● SOURCE:
Name of boot drive - important or trivial?
Is the name of your boot drive technically important, or is it merely a nostalgic convention for it to be named "Macintosh Hard Drive" and could it be named anything you want? Are there any consequences to changing the name of the boot drive after you've been using it a while?
Why I ask...
I've just gone through some hardware changes: on my old iMac, the internal "fusion" drive has been failing (bad sectors turning up more frequently with the passage of time). So I went through the process of replacing it, doing a clean OS installation and migrating all my files, apps, settings, etc to a new boot drive. That process is now complete, I've been working off the new boot drive for about 24 hours, apps working, accounts functional, all seems good.
The old boot drive (probably no longer to be used) is of course named "Macintosh HD" (which has always been, I think, the default name of the boot drive ever since mud was new). For my new boot drive, I bought an external SSD drive. The default name I gave that drive when I formatted it is something like "Samsung T7 SSD".

● LISTED ENTRIES:
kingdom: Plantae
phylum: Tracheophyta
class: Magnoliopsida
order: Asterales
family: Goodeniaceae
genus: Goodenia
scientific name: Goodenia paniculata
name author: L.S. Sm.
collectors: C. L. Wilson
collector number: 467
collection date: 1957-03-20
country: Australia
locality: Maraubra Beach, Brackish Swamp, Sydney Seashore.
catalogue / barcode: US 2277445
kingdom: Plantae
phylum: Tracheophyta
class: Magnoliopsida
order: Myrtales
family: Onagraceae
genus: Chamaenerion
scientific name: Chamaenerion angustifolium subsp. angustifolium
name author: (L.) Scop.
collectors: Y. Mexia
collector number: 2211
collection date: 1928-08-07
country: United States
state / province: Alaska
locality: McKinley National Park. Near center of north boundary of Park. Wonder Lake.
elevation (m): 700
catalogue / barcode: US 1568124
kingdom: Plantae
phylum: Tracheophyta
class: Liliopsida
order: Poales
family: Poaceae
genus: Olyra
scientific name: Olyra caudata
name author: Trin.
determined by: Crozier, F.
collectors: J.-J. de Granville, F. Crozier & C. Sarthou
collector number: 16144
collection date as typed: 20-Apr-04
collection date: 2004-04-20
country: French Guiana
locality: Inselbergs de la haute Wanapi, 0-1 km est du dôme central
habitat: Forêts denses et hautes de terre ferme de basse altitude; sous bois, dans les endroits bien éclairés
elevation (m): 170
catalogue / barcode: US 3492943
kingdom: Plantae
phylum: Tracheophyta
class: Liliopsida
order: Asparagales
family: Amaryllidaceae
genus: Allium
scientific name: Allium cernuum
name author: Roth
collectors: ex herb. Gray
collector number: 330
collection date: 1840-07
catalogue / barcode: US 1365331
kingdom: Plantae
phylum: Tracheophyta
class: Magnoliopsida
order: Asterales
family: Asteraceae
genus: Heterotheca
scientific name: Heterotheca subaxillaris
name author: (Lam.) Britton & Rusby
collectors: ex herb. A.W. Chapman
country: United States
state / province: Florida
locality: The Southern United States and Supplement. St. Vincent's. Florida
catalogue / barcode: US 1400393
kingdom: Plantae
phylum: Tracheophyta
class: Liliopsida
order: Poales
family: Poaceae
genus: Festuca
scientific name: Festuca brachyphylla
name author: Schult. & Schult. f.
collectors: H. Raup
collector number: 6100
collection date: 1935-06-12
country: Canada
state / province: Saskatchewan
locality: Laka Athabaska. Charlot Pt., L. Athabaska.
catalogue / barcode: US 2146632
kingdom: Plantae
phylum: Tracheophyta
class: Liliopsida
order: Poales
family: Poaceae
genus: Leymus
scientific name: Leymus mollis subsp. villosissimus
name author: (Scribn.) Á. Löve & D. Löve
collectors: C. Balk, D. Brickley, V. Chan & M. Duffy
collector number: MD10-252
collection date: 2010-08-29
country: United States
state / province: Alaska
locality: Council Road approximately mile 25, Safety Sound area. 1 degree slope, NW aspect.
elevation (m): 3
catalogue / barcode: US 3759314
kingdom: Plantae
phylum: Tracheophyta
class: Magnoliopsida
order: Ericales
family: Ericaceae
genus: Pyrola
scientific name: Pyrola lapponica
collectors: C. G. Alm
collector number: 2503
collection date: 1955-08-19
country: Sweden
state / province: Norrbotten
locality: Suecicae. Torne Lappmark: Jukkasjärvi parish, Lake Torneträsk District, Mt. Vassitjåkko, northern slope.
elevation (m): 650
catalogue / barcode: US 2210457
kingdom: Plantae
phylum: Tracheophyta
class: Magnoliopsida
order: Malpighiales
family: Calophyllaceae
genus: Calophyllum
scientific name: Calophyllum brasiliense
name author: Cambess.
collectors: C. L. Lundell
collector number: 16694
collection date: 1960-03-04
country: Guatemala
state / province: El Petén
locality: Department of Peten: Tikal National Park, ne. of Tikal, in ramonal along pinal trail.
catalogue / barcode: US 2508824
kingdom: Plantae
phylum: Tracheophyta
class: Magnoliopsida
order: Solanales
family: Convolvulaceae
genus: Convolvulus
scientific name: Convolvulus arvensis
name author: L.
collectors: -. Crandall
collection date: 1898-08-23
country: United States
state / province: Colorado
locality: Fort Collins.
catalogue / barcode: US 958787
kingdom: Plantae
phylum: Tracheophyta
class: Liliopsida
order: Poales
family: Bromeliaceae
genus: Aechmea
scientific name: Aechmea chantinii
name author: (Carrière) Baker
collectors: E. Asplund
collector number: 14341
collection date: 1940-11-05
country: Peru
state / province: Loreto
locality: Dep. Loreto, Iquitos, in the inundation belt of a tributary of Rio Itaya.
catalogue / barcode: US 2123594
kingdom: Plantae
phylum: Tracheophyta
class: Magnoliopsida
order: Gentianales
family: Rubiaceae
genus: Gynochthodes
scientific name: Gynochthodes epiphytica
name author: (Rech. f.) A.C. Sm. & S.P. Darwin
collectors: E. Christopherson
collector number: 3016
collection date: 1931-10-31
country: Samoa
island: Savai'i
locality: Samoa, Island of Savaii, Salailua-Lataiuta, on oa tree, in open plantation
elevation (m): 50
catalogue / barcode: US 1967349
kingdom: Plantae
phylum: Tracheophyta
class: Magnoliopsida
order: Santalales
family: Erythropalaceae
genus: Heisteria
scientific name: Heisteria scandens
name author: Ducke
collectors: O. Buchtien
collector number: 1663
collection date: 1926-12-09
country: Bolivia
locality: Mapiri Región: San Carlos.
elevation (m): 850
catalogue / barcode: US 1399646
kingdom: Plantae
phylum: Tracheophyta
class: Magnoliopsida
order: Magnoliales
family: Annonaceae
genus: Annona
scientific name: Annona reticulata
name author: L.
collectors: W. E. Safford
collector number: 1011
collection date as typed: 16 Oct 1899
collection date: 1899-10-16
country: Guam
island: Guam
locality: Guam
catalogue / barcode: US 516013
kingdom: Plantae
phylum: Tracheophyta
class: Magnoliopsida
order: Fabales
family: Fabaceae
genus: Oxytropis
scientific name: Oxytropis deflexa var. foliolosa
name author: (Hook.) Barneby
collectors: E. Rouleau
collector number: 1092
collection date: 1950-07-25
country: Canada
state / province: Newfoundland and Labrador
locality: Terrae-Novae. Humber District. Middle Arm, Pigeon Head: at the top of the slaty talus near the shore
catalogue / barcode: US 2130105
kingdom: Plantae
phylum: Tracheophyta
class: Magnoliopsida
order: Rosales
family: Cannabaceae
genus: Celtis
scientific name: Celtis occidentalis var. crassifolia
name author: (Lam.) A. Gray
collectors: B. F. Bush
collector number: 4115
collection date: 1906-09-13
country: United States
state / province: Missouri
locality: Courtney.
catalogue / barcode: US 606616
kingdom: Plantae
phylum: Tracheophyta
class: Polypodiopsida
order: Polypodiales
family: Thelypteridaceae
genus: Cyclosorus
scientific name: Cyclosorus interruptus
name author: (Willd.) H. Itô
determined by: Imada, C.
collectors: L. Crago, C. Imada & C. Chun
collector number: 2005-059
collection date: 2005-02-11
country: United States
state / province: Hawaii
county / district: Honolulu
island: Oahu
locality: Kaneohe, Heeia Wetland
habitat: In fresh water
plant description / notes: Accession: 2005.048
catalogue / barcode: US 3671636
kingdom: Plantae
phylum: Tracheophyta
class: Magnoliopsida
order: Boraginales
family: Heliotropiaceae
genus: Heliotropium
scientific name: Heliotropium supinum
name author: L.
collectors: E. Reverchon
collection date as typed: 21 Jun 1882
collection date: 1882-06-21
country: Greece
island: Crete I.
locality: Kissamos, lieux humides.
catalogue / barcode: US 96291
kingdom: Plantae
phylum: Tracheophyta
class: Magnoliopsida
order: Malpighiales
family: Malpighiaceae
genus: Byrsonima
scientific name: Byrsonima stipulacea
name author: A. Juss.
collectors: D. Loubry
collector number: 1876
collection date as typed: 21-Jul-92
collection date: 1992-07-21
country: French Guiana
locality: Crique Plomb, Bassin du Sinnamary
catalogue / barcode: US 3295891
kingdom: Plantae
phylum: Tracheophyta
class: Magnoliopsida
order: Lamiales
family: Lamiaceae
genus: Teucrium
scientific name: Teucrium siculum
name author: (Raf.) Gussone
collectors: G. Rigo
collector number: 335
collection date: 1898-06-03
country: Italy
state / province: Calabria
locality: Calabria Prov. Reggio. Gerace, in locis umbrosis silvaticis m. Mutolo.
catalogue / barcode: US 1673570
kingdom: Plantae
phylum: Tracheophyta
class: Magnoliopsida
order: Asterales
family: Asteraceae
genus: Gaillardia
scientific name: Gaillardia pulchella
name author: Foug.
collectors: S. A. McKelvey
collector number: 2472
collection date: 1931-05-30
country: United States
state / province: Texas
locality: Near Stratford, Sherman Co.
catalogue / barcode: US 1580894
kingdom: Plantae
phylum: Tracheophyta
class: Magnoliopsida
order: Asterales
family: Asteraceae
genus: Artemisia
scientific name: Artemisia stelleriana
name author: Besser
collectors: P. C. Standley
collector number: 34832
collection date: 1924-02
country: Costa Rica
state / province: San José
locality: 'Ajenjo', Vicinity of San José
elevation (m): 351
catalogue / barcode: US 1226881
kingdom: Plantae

● TO BE DONE:
Please answer from the post about boot drive names: how long had the writer been working off the new boot drive?

● SOLUTION TO THE EXERCISE:
About 24 hours.